Démesure monétaire dans l’économie ‘miracle’

La négativité et l’incertitude omniprésente ont donné le ton sur les marchés durant l’été, tandis que les tensions commerciales s’aggravaient, que les indices des directeurs d'achats s’effondraient et que plusieurs zones de tensions géopolitiques s’enflammaient. Dans le même temps, le dollar est resté fort, culminant à son plus haut niveau en plus de 20 ans, durcissant les conditions financières dans le monde entier, balayant les amorces d’amélioration et ouvrant la voie à un décrochage de la croissance économique. Cette conjonction de facteurs a déclenché une spirale infernale au niveau mondial qui a dominé le tableau estival, et entraîné des fluctuations de cours fortement corrélées pour de nombreux actifs.

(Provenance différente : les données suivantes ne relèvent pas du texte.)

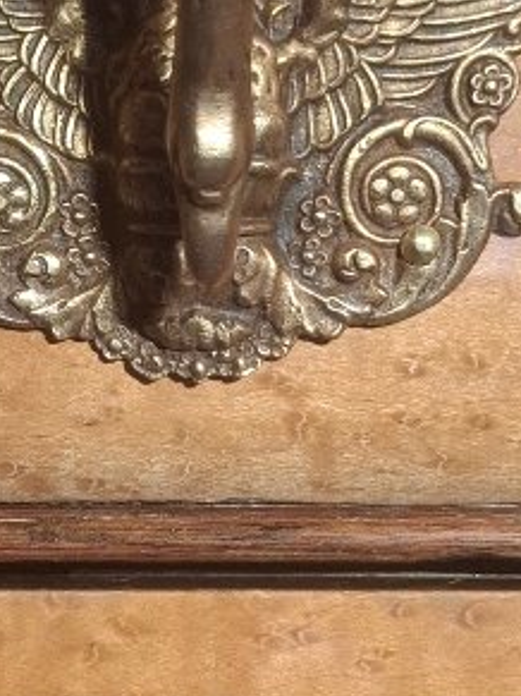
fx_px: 1908
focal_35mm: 95
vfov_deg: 20.5
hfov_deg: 15.5
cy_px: 507
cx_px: 184
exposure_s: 1/50
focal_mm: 5.54
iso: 250
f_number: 1.8
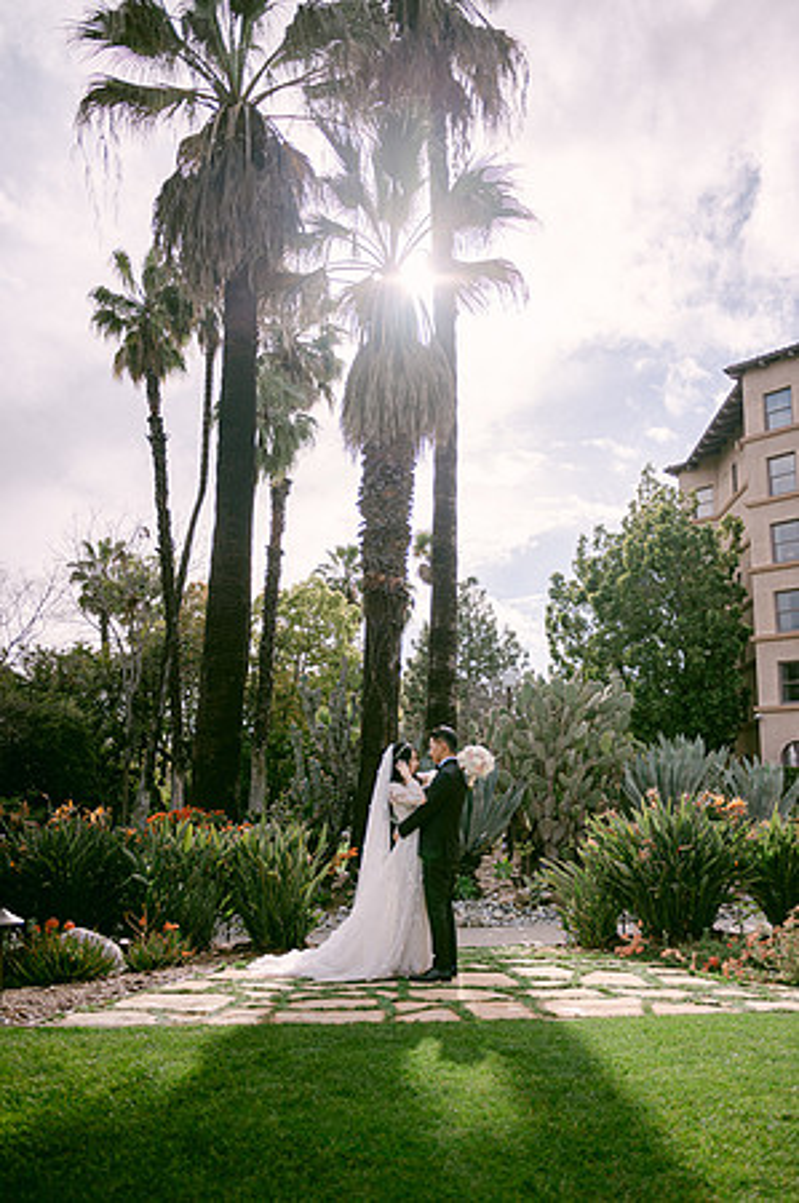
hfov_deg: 46.3
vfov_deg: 65.5
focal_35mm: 28
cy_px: 602
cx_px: 400
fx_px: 934
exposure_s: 1/3200
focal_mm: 28
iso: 100
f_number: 2.8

«Le mécontentement politique perdure faute de solutions, tandis que le ralentissement de la croissance et le repli des taux d’intérêt persisteront durant une période prolongée de sous-performance économique», ajoute Eleanor Creagh, stratégiste marchés. «La banque centrale australienne (Reserve Bank of Australia, RBA) diminuera de nouveau son taux de base en octobre, tandis qu’aux États-Unis, la Fed procèdera à une nouvelle réduction de 25 points de base d’ici à la fin de l’année lorsque la croissance américaine s’alignera à la baisse sur le reste du monde. Pour ce qui est du commerce, les vrais problèmes ne sont toujours pas résolus et le président Trump a toujours un compte Twitter pour alimenter la volatilité. Malgré la trêve, les tarifs douaniers ont été relevés en mai et en septembre, et l’incertitude est grande. Cette situation pèse sur la confiance et les décisions de dépenses en capital tout en accélérant la séparation entre le commerce mondial et la technologie. Un accord temporaire visant à remédier au déficit commercial a été conclu mais aucune avancée n’a été réalisée sur des sujets essentiels tels que la réforme de la propriété intellectuelle, les modalités des transferts de technologies ou la mise en oeuvre d’un accord quelconque. La dynamique sous-jacente, qui a des prolongements bien au-delà du seul commerce, est génératrice d’une escalade des tensions ininterrompue en dépit des quelques solutions ponctuelles, ce qui signifie que la pression sur les actifs à risque subsiste à moyen terme. Les relations sino-américaines ont changé du tout au tout. Nous avons atteint le point où les conflits qui en découlent pourraient avoir des implications de grande ampleur pour l’économie. Les actions demeurent dans une situation précaire, proche de sommets historiques à un moment où le cycle économique continue de ralentir. La croissance des revenus s’effrite alors que les estimations du consensus demeurent trop optimistes. Les liquidités en USD font défaut, et le risque de voir la dynamique récessive à l’oeuvre dans le secteur manufacturier et l’industrie s’étendre aux services, au marché de l’emploi et à la consommation est en train d’augmenter. Dans le même temps, le stimulus monétaire a un effet amortisseur moindre que durant les cycles passés».